There's no doubt that the Internet of Things has arrived. From Amazon's Dash button to wearables to smart parking meters, examples of IoT device innovation are sprouting all around us. But we're still, essentially, in the dark ages with this technology. We're just beginning to see that the real value in IoT isn't hardware-centric; it's the data that comes with it that's of most interest.
Already, 70 percent of data-savvy companies say they have enough data, according to an IBM study, and 90 percent of all data generated by devices such as smartphones, tablets, connected vehicles and appliances is never analyzed or acted upon. With data volume compounding, making the right linkages to drive value can be daunting.
The business opportunity to engage customers and create new revenue streams
IoT provides a new channel to reach customers through devices and interaction points. It provides new opportunities to garner activity information from customers on their needs, preferences, and challenges, and that, in-turn, allows businesses to personalize relationships and services. Harnessed properly, IoT will allow better business decisions through actionable data insights.
Because this area is still emerging, many companies are struggling to figure out how it will impact them - how it factors into their business model or how they'll measure outcomes.

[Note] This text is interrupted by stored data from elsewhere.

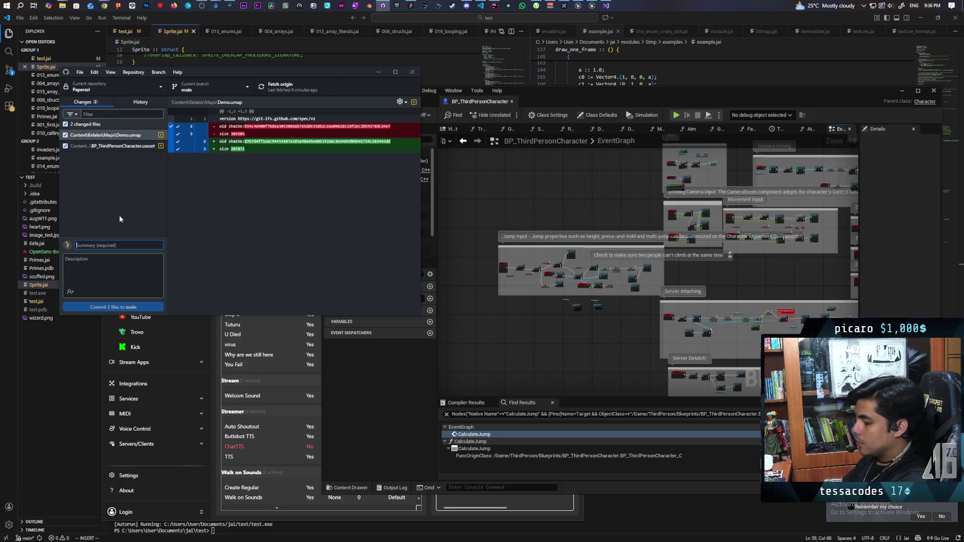
pyautogui.write('SLight')
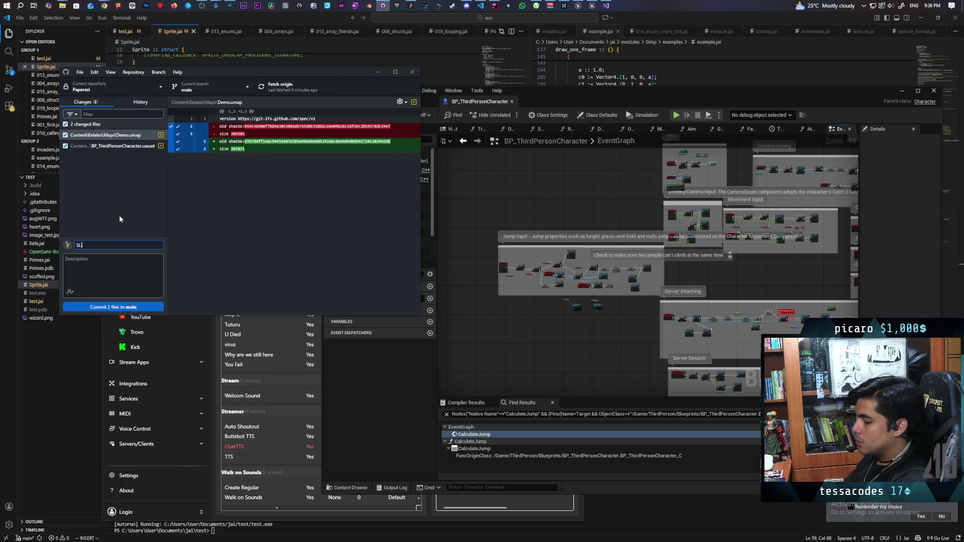
pyautogui.press('BackSpace')
pyautogui.press('BackSpace')
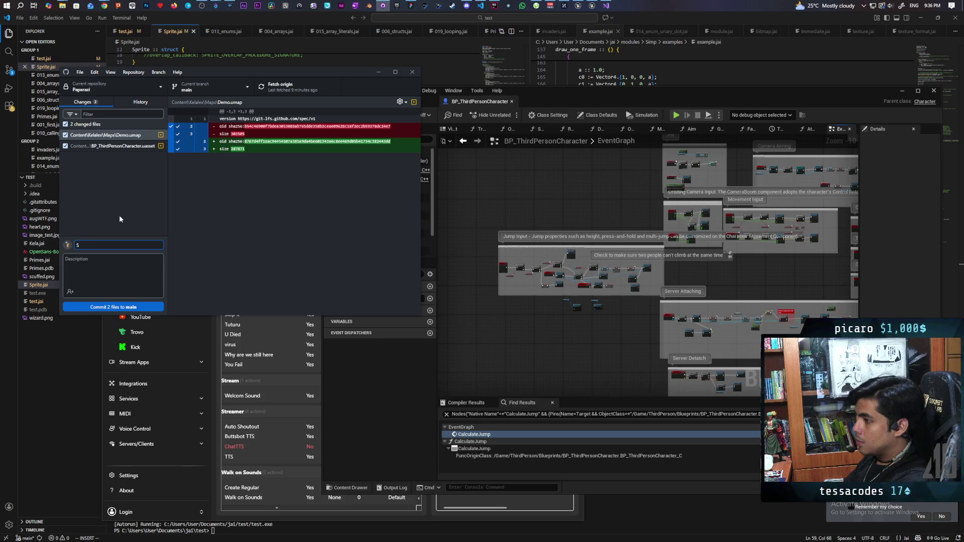
pyautogui.write('ight ')
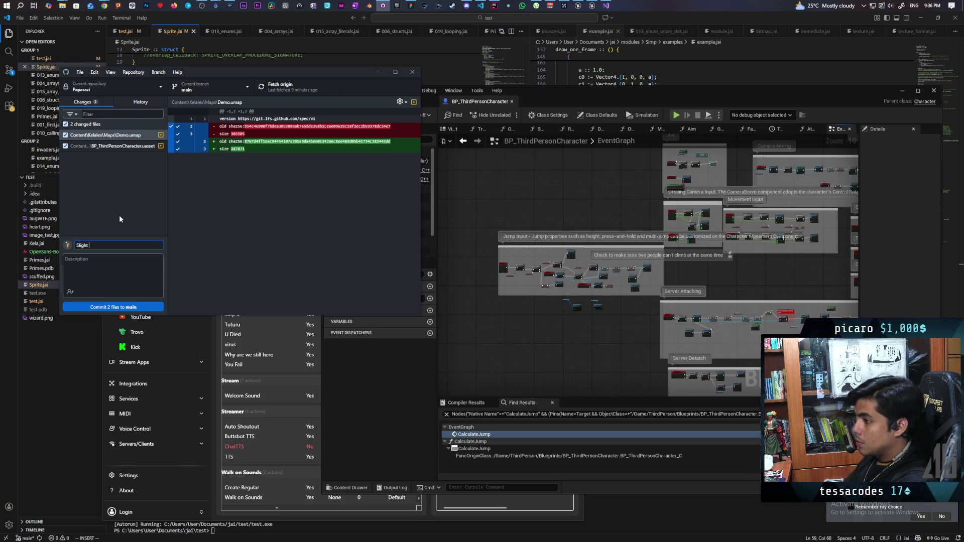
pyautogui.write('cleanup')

From the Chief Digital Officer to the Chief Data Officer, new strategic leadership roles besides the CIO are becoming commonplace and a lot of the digital focus will be pulled onto IoT data.
Some companies are racing ahead to make the most of IoT data. For example, Disney World offers MagicBands to select visitors to its theme parks. These bands are promoted as a convenience to wearers, allowing them to unlock hotel doors, access rides and make purchases. But with every swipe, these RFID-enabled MagicBands provide data about visitor activity and preferences, allowing Disney World to run efficient processes from staffing to inventory management.
The enterprise opportunity: Establishing a de facto IoT platform
For IoT vendors, winning the platform war will prove to be a real opportunity. Goldman Sachs predicts that IoT has the potential to connect 28 billion "things" to the Internet by 2020, ranging from bracelets to cars. Underneath all these things working, interacting and exchanging data, there's a need for an integrated platform to manage devices, applications and connectivity.
As well, there's a need for universal standards for devices to ensure compatibility, in addition to standardized privacy controls to secure data from hacking and other growing threats. The data explosion is also fuelling demand for more data center capacity, more energy utilization and a need to centralize data management.
IoT platforms will transform workplace productivity, customer engagement, product innovation and improve processes across the value chain. And they'll allow better data management and analysis to spur the insight economy.